### What to work on:
Could you report every line of the listing below that holds the word "down"?

### Data for the task:
#####

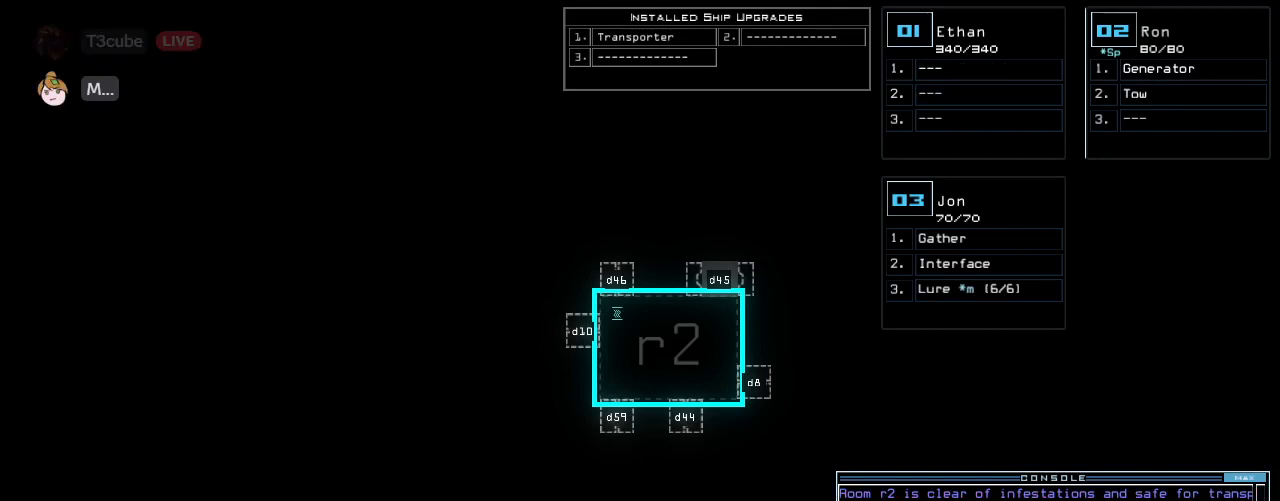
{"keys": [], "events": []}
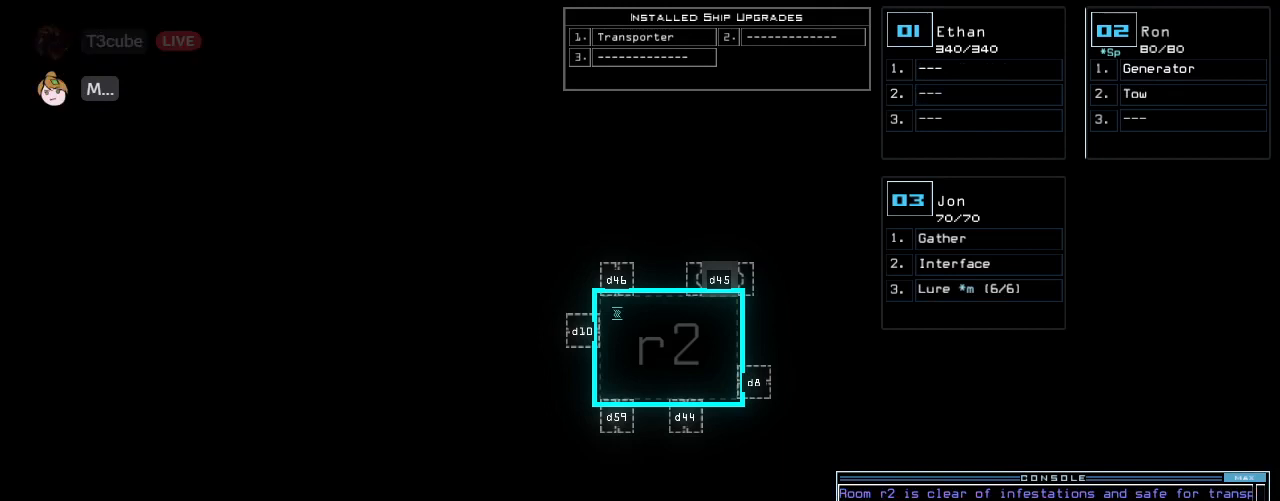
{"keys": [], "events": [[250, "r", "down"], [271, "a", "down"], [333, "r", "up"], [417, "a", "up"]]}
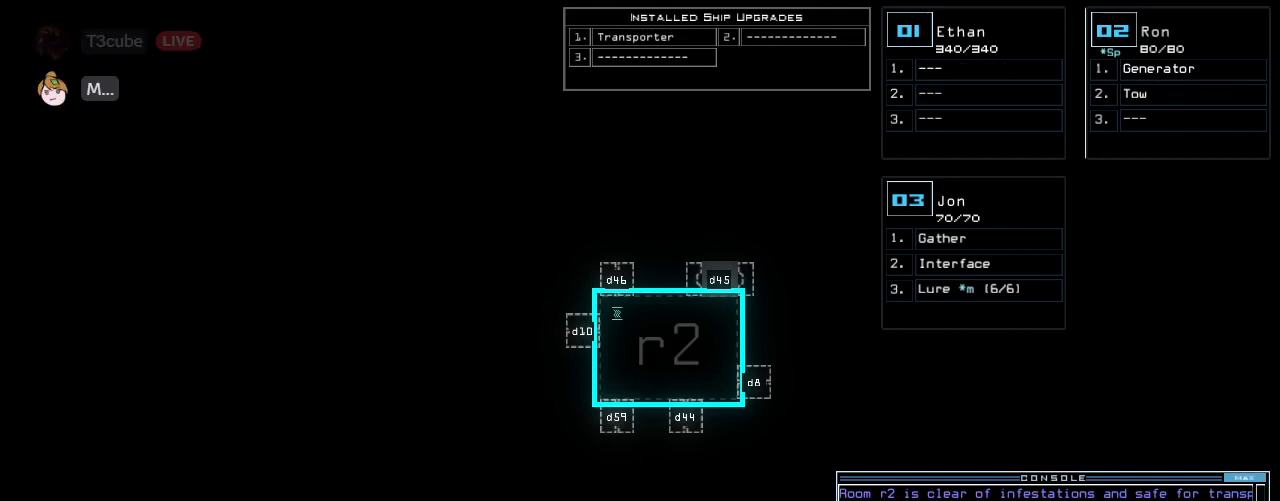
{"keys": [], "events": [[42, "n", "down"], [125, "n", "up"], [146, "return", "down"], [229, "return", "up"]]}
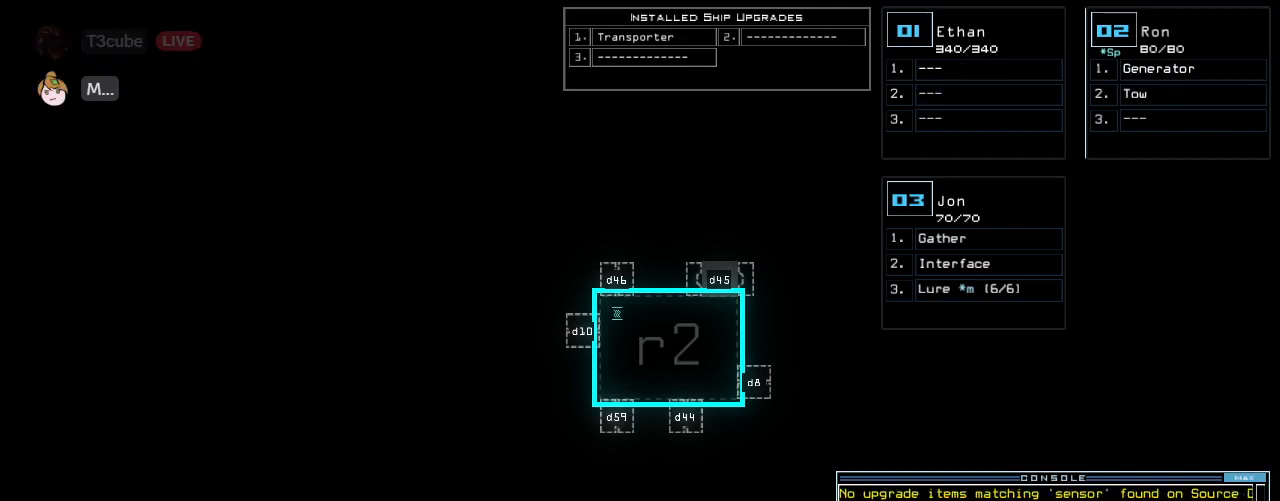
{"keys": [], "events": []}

#####

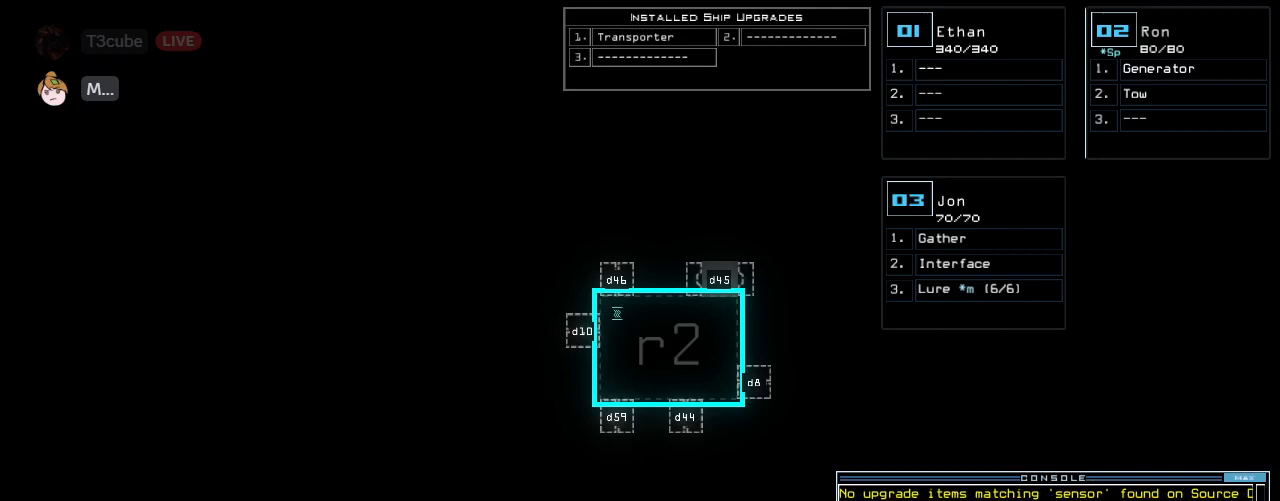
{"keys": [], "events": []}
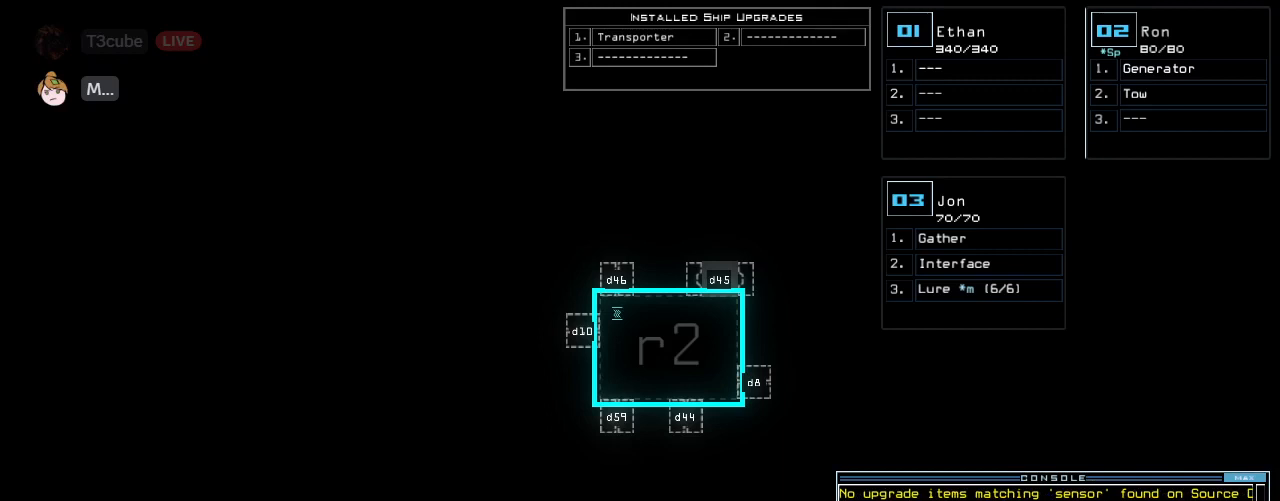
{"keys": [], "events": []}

#####

### Solution to the exercise:
{"keys": [], "events": [[250, "r", "down"], [271, "a", "down"], [333, "r", "up"], [417, "a", "up"]]}
{"keys": [], "events": [[42, "n", "down"], [125, "n", "up"], [146, "return", "down"], [229, "return", "up"]]}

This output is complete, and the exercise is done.